Below are some options that you may want to speak with your servicer about if you are having difficulty making payments.

  • Changing your due date to coincide with your paycheck may help to keep payments made on time.
  • Lower Payment Options may be available to you for both Private and Stafford Loans.  It is important to contact your servicer to see if you loan is eligible for a lower payment option.
  • A deferment is a period of time during which your loan holder suspends you regular loan payments.  The interest may be paid on Subsidized Loans by the government during a time of deferment.  For Unsubsidized Loans, you should try to pay the interest as is accrues during the deferment in order for the interest not to capitalize at the end of the deferment. 

Common types of deferment are listed below:

o   Enrollment in school (at least half-time)

o   Study in a graduate fellowship program

o   Rehabilitation training program for disabled individuals

o   Unemployment

o   Economic Hardship

o   Military Service

  • Forbearance is an arrangement to postpone a payment for a limited and specified period of time.  Interest will accrue on all loans during forbearance.  Any interest that is not paid will capitalize at the end of the forbearance, and will be added to the principal balance of the loan. 

Common types of forbearance include:

o   Temporary Hardship

o   In-School Forbearance

o   Economic Hardship

o   Natural Disaster

o   Military Service

Although some of the deferments and forbearances allow you to place your loans on hold for a few months at a time, they should be used in moderation.  There is a time limit to each deferment and forbearance, and once the maximum time has been spent, you will no longer be eligible for them again. 

Difficulty making payments can lead to your account becoming delinquent, and further continuation of delinquency can lead to default of your loan.  Default occurs if you fail to make payments according to the terms of your Master Promissory Note. 

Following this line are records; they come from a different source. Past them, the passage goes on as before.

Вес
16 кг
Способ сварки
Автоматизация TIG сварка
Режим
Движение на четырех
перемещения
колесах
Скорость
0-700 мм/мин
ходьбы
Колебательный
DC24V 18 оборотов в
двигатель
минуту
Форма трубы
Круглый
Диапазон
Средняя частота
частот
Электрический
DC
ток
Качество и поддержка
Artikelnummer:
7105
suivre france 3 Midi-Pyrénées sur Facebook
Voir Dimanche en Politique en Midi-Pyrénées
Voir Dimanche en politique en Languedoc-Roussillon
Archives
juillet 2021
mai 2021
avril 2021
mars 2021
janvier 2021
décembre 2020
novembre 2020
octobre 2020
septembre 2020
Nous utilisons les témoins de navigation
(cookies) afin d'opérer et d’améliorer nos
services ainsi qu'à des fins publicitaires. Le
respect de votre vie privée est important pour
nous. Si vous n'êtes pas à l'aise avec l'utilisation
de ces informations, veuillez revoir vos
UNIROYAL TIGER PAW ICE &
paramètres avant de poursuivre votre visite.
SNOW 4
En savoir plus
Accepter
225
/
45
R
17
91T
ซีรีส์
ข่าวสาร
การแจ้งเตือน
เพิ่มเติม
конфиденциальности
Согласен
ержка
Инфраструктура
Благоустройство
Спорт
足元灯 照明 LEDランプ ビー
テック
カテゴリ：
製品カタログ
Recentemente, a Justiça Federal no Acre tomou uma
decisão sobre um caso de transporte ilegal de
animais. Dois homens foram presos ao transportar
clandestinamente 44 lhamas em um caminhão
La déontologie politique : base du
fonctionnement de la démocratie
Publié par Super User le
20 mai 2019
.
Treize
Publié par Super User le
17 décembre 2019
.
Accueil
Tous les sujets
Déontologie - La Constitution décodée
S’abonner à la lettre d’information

When your account is delinquent, you will receive phone calls and letters from your servicer to notify you of the missed payment.  If the payment or other arrangements are not made, this can lead to credit reporting and possible outsourcing of your loan to an outside collection agency.  Default occurs when your loan reaches 270 days of delinquency.  If your loan were to default, you will run the risk of having the account balance due in full, could be sued, ineligible to receive future student loans if you return to school, income tax seizure, payments being taken from your paycheck, and I9 credit reporting.

If you are already in default, contact your servicer for options that you may have.